Problem: Rewrite the material below with every "series" changed to "line" and everything else unchanged. Leave out the pictures.

Information shown:
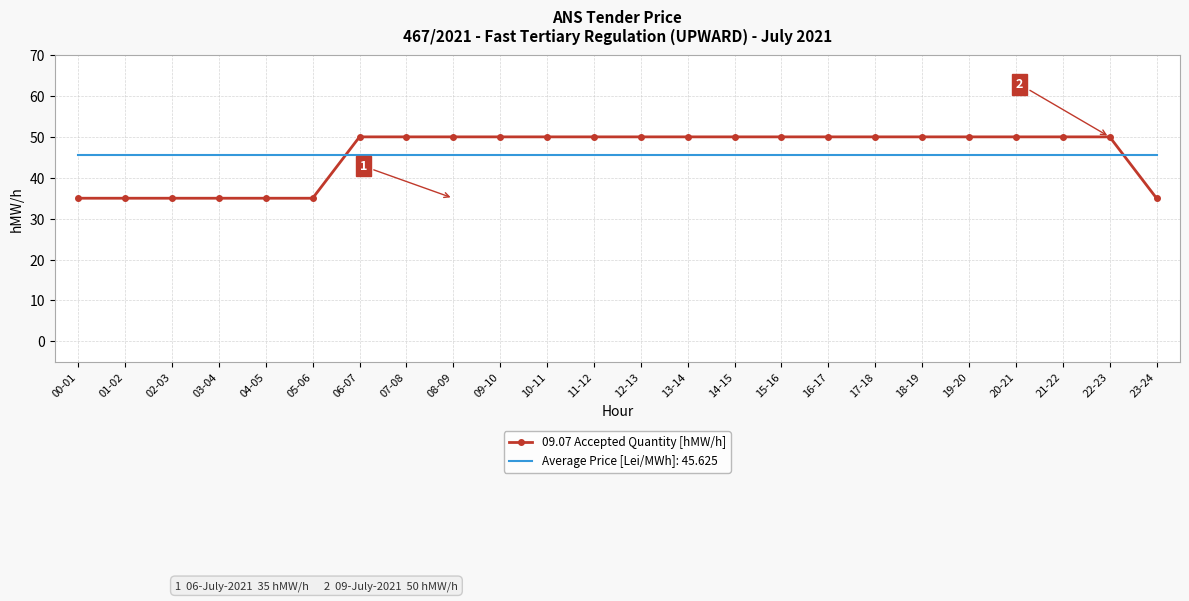

What is the difference between the highest and lowest values at 02-03?

10.6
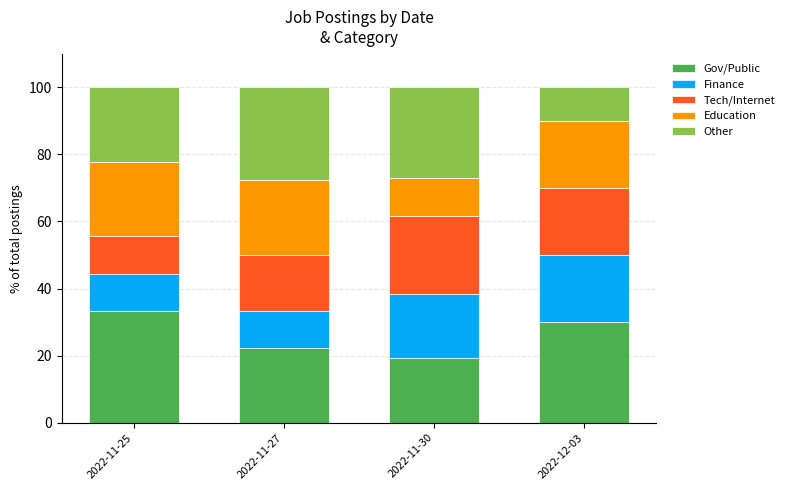

The Gov/Public series shows 19.2 at 2022-11-30. True or false?

True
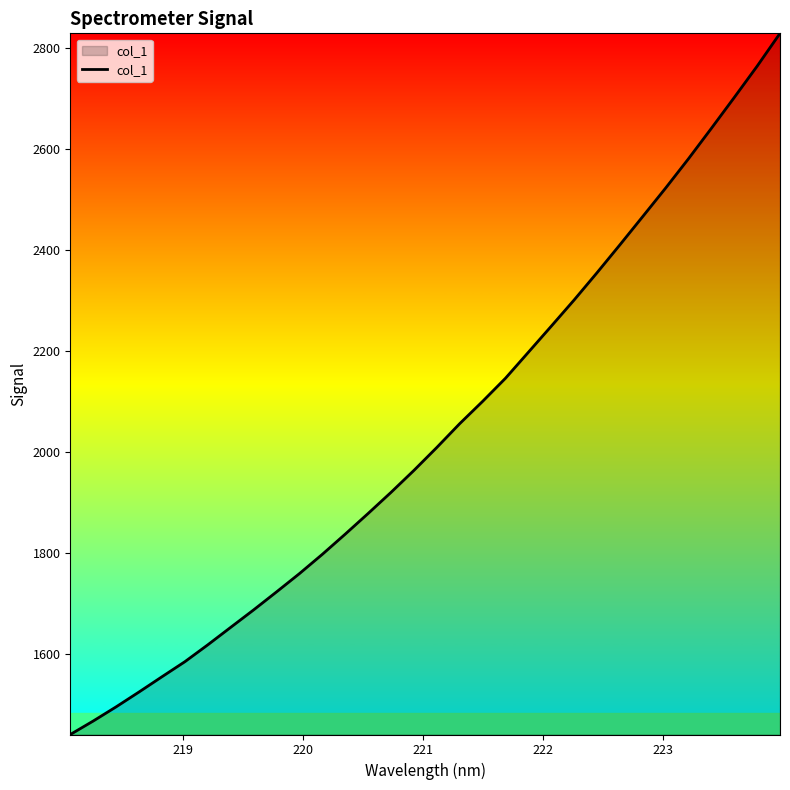

What is the maximum value shown in the chart?

2828.9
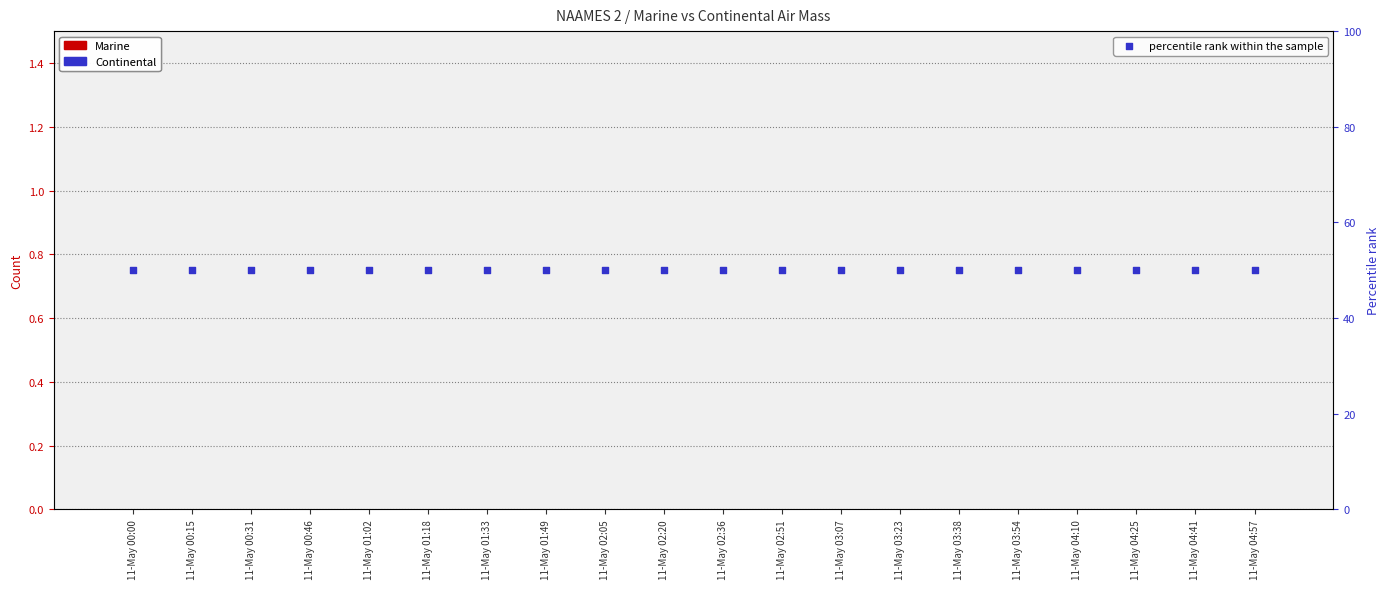

At how many categories does at least one series exceed 20?

20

Task solution:
What is the difference between the highest and lowest values at 02-03?

10.6

The Gov/Public line shows 19.2 at 2022-11-30. True or false?

True

What is the maximum value shown in the chart?

2828.9

At how many categories does at least one line exceed 20?

20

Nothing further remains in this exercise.